Joler Gaan Returns | The Daily Star
12:00 AM, June 12, 2014 / LAST MODIFIED: 01:53 AM, March 08, 2015

Joler Gaan Returns

Joler Gaan Returns

RATING: 8/10
RATING: 8/10

Joler Gaan has been one of the most popular names in the country's music scene in the past few years, and for good reasons too. Is it the lyrics --- simple, folksy, yet so contemporary? Is it the sound -- standing out with hand-carved instruments? Is it the group's stage presence -- inimitable and unconditionally happy? It's a combination of all that and maybe a few more things. Fans have been eagerly waiting for their new album, and the ensemble did not disappoint. “Patalpurer Gaan” came out on June 1, and features numbers that fans of the band have already heard live, plus a few surprise numbers.
The album opens with “Geetol Chithi”. Instant messaging and social media in everyone's pocket has left this generation oblivious of handwritten letters -- to friends, family and most commonly, significant others.
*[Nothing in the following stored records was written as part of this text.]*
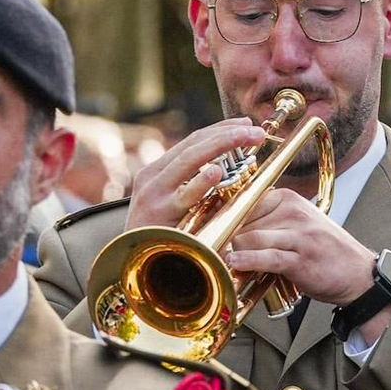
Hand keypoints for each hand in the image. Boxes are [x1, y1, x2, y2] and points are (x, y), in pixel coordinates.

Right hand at [125, 119, 268, 229]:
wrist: (133, 265)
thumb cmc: (161, 236)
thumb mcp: (176, 204)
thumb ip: (197, 186)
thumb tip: (232, 168)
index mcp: (157, 171)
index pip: (192, 141)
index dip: (221, 129)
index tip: (246, 124)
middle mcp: (153, 177)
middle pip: (193, 145)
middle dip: (228, 133)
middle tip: (257, 131)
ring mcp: (155, 195)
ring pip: (189, 161)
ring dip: (222, 145)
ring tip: (246, 138)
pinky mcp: (160, 215)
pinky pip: (184, 196)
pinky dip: (200, 182)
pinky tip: (217, 171)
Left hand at [221, 188, 380, 307]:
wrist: (359, 275)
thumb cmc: (324, 252)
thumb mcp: (296, 226)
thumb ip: (266, 223)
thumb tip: (226, 230)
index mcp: (288, 199)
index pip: (244, 204)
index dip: (225, 221)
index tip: (212, 233)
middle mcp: (294, 212)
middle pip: (242, 222)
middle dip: (227, 240)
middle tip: (215, 252)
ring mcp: (299, 235)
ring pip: (250, 238)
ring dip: (233, 253)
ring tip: (223, 262)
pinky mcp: (301, 258)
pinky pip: (268, 257)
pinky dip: (248, 261)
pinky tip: (235, 264)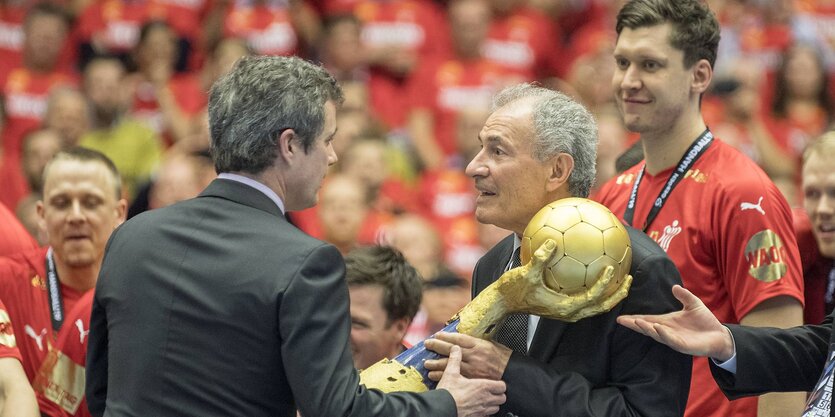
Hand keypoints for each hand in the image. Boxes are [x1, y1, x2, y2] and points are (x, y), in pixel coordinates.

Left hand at [424, 332, 510, 380]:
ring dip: (436, 363)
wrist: (510, 371)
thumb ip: (473, 341)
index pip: (458, 338)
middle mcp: (473, 355)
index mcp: (477, 344)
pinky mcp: (471, 378)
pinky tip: (433, 375)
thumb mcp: (488, 343)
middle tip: (427, 344)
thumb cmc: (500, 356)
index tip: (437, 335)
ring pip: (449, 364)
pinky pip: (454, 376)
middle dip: (437, 346)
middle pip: (450, 349)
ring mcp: (472, 367)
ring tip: (426, 363)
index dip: (445, 336)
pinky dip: (442, 375)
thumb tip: (459, 338)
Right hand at [436, 346, 506, 416]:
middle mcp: (485, 399)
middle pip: (502, 398)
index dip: (499, 384)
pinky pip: (487, 415)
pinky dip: (485, 412)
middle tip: (492, 391)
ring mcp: (481, 410)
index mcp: (482, 386)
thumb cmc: (448, 392)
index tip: (495, 382)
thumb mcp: (451, 372)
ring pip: (496, 408)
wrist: (442, 408)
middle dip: (498, 395)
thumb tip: (455, 349)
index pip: (502, 386)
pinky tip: (478, 408)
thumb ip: (455, 359)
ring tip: (486, 400)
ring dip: (493, 404)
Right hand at [499, 239, 632, 321]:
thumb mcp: (525, 273)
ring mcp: (565, 312)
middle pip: (601, 306)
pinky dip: (594, 290)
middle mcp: (568, 313)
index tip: (611, 268)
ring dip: (609, 294)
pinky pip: (584, 300)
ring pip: (595, 306)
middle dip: (618, 294)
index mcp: (564, 307)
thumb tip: (551, 242)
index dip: (604, 284)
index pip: (592, 297)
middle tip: (630, 278)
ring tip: (620, 278)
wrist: (501, 303)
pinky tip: (592, 273)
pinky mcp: (561, 308)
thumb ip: (540, 259)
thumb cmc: (512, 290)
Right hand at [617, 285, 734, 360]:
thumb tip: (674, 286)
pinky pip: (670, 339)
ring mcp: (673, 339)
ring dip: (646, 328)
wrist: (719, 335)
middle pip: (647, 327)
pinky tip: (656, 328)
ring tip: (637, 322)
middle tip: (622, 320)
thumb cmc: (705, 321)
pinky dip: (662, 334)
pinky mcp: (682, 345)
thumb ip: (684, 296)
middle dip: (634, 324)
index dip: (634, 318)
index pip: (647, 319)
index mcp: (667, 322)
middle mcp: (666, 331)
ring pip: (656, 334)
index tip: (620, 318)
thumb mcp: (694, 304)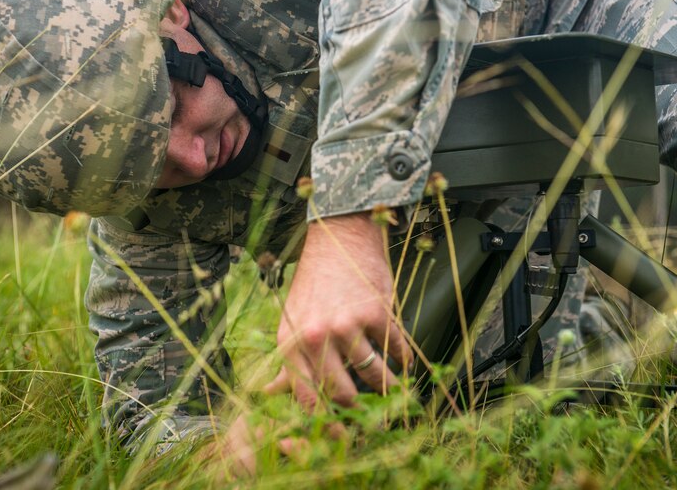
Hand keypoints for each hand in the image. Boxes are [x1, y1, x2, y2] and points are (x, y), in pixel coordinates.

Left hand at [265, 212, 412, 408]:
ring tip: (397, 395)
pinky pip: (396, 350)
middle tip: (376, 419)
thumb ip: (287, 362)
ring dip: (389, 389)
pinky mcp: (376, 312)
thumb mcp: (291, 323)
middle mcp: (316, 337)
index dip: (327, 425)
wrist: (338, 240)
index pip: (308, 399)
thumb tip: (269, 395)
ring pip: (374, 376)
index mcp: (290, 344)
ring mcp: (347, 325)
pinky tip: (406, 365)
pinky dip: (404, 361)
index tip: (344, 437)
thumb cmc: (313, 285)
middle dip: (363, 413)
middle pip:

The intimate, romantic song sets the album to a brilliant start, aptly rendered by Kanak Aditya and enhanced by Rahul Anand's silky flute.
If “Geetol Chithi” is for late-night contemplation, “Ek Cup Cha” is the perfect morning song. Rahul Anand weaves a picture of a serene winter morning in a village where life is easy; his theatrical voice just right for this. The staple instrument in this one is the melodica, just light enough for the mood. The use of ambient sounds -- with spoons stirring teacups and friends sitting around a mati'r chula, having a few laughs -- is clever. Jarnal's wacky, elaborate percussion setup gets a good spot too.
“Baula Batash-2” follows, touching the first chords of melancholy in the album. Rahul and Kanak share the verses, alternating between soft and booming. The album, dedicated to all mothers, also has the first connection to the theme, with “O Ganye Aar Jabo Na Ma'go Tomar Choron Chhuye Koi”. Although technically a sequel to the last track of their previous album “Otol Joler Gaan”, there's little resemblance in terms of lyrics or tune.
“Ei Pagol!”, the next track, is probably one of the most-anticipated numbers of the album, already gaining huge popularity at live performances. Romance oozes out of every bit of this song, with lovely violin pieces, Rahul Anand's uninhibited vocals, and Rana Sarwar holding the beat on the cajon.
“Ghum Bhangania Gaan” is more traditionally folk-flavoured than the others, with the flute-mandira-violin combo setting off the groove. ABS Xem sings this one, featuring a tight-packed instrumental arrangement and a droning chorus. Probably not the most memorable track of the lot.
“Ponkhiraaj” is the only instrumental track of the album. With the number of instruments at the band's disposal (Rahul Anand's personal collection is literally in the thousands), an instrumental number was very much expected. Set to a trotting horse's hooves, the track is uplifting, with fine transitions in between. It's one of those tracks that grow on you with each listen.
“Pakhi'r Gaan”, the next in queue, is another of Joler Gaan's old numbers, and has been on their live set-list almost always. Kanak Aditya's voice returns after a hiatus, with the raw, rural tone that he does so well; Rahul Anand's modola plays a few sweet pieces. The percussion tag-team of Rana, Shyamol and Jarnal do a fantastic job on this one.
“Ekaki Ashor” is a testament of versatility of the band. Part of the soundtrack of an upcoming film, it is very jazzy, Western -- with the use of the clarinet, and Rahul Anand in a whole new diction and vocal projection. Sanjay, the Chandravaan (the band's custom upright bass) player is one of the heroes of this song, holding the groove effortlessly.
“Andhar Raite” is next; the bhatiali-like number is easily the standout for me. Yearning, sorrow and emptiness is something Joler Gaan has an immaculate grip on. This song delivers that and then some. Kanak Aditya pours in all the emotions that this song can handle, and the interludes are one better than the other. One song that can get (and most probably already has) stuck in a loop in your head.
“Aar Nai Keu”, the next song, sounds like straight out of a horror movie. Based on a Jibanananda Das poem, it has a more urban sound. Rahul Anand shows yet another side to his vocals: eerie and somewhat intimidating. The arrangement is almost orchestral, with guitar and crash cymbals and a whispering backing vocal.
The album closes with “Noisshobde Dheu”, a one-minute ambient track with sound of winds and waves and heartbeats.
For any band, it's often hard to live up to the expectations after a hugely successful first album. And with a band that has amassed such popularity in such a short time, it is probably even harder. Considering the album came at an interval of less than 14 months, Joler Gaan has done a commendable job at delivering what their fans have been demanding. The mixing and mastering is brilliant (even in the presumably-compressed free online stream), and there really is nothing to complain about.